Natural language processing (NLP) has seen significant advances in the recent past, and is now being used for various tasks that once required a lot of human involvement. In this seminar, we will share our journey by applying NLP techniques to a robotic process automation problem.

In particular, we share our challenges automating the extraction of the Table of Contents from PDF research reports, a task which becomes challenging due to the heterogeneity of report formats, and many arbitrary constraints designed for humans to handle.

Using a combination of approaches from transfer learning with a Single Shot Detector model to rules, we highlight situations where such a hybrid approach might prove useful.

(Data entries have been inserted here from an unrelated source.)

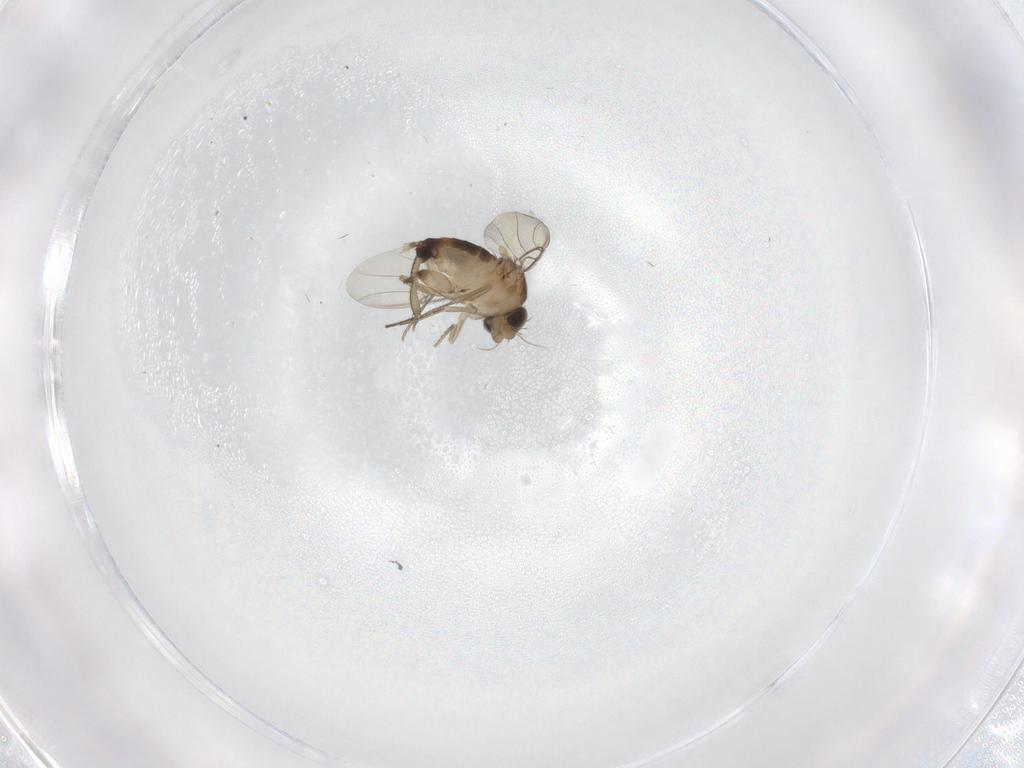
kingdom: Animalia
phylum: Arthropoda
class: Insecta
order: Diptera
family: Phoridae
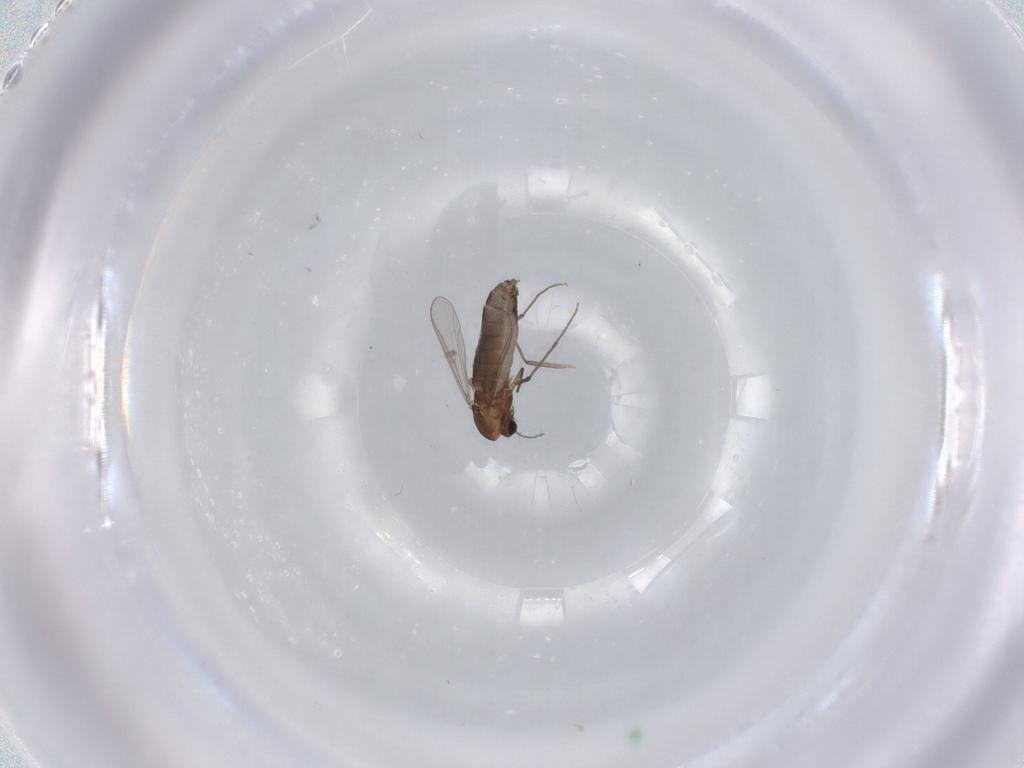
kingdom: Animalia
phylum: Arthropoda
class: Insecta
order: Diptera
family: Chironomidae
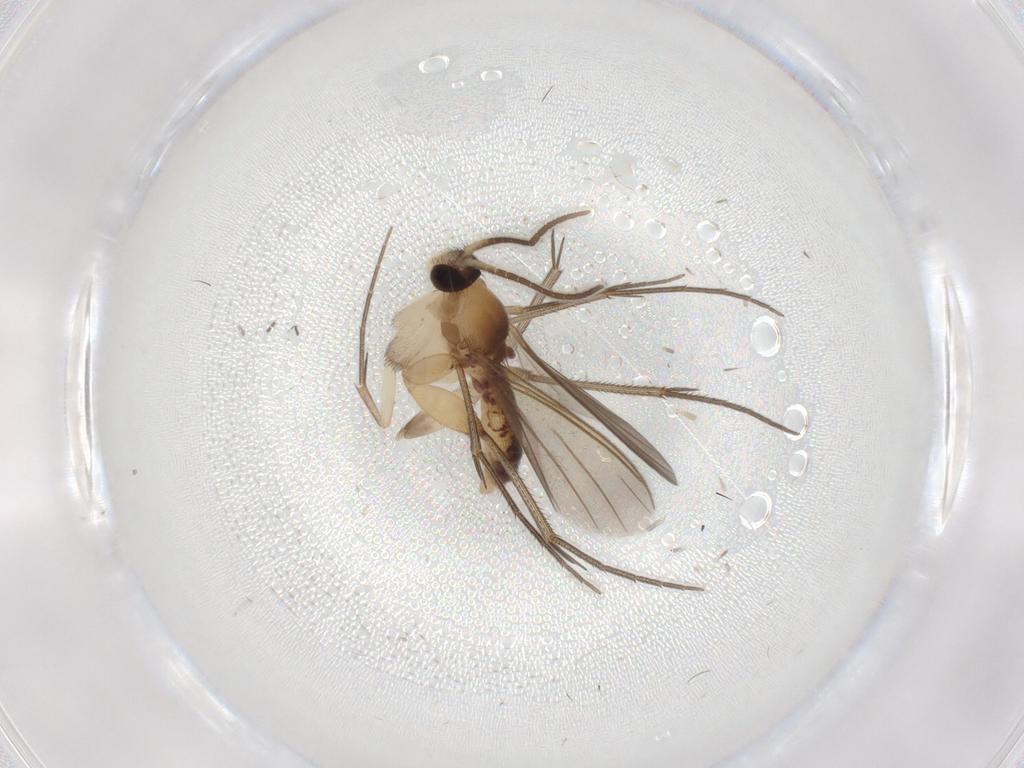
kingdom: Animalia
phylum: Arthropoda
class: Insecta
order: Diptera
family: Mycetophilidae
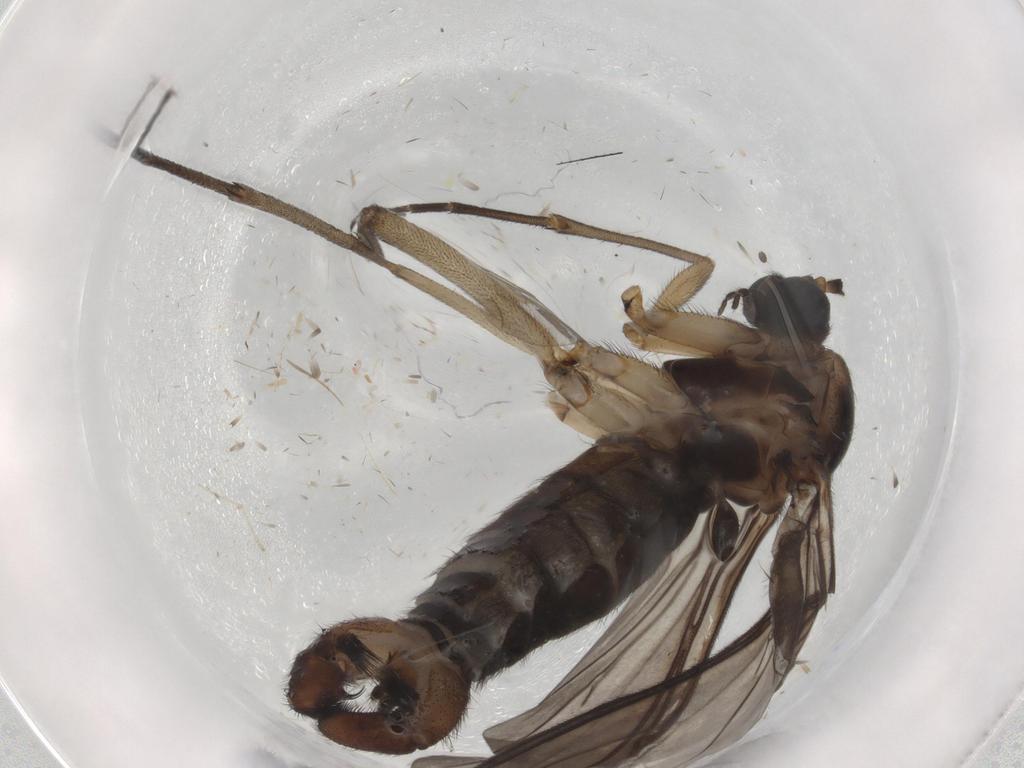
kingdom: Animalia
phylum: Arthropoda
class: Insecta
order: Diptera
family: Sciaridae
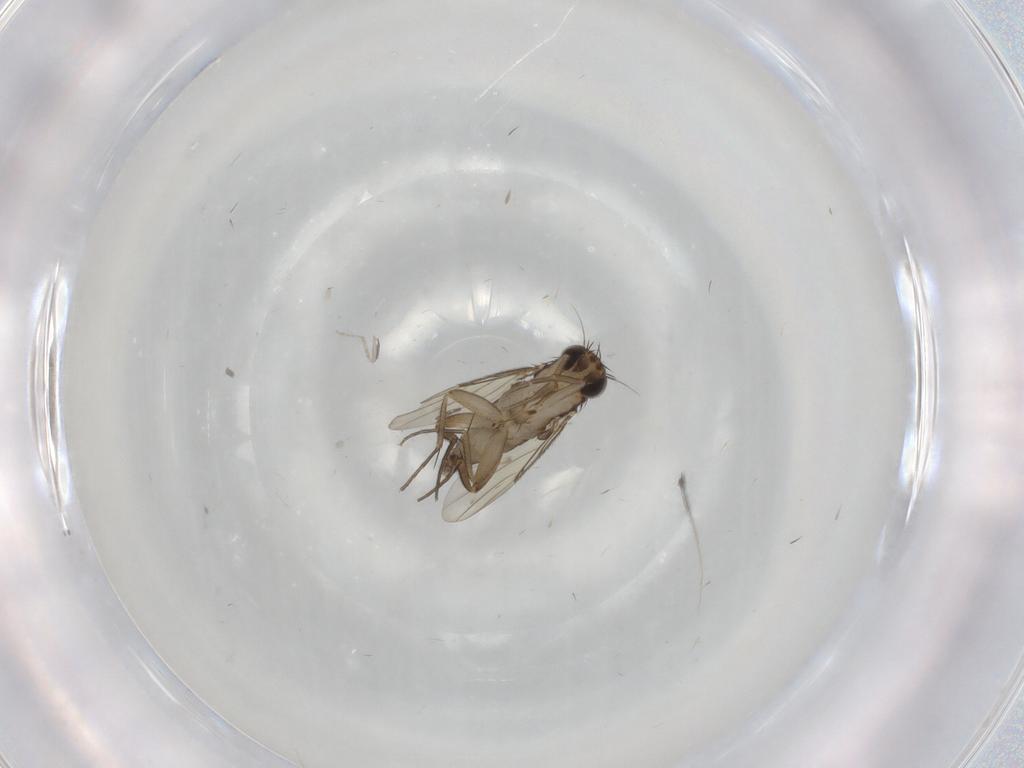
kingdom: Animalia
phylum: Arthropoda
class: Insecta
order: Diptera
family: Phoridae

We will also cover how to break down and scope a complex set of data science requirements, and common pitfalls handling a dynamic set of requirements that were originally tailored for human operators.

Instructor's Bio

Jia Hui Chow, Data Scientist at Refinitiv

Currently a data scientist at Refinitiv, Jia Hui gained experience on NLP tasks like named entity recognition and relation extraction for both English and Chinese. She built a deep learning model released in an existing product, Eikon, and has also released a relation extraction model for a risk intelligence tool.

Melvin Perera, Data Scientist at Refinitiv

Currently a Data Scientist at Refinitiv, Melvin works to enhance and improve Refinitiv’s existing product offerings (TRIT, Eikon, World-Check) for Information Retrieval in the Asian markets using Natural Language Processing. He is currently working on Named Entity Recognition techniques to improve quality of News Document Tagging in Chinese.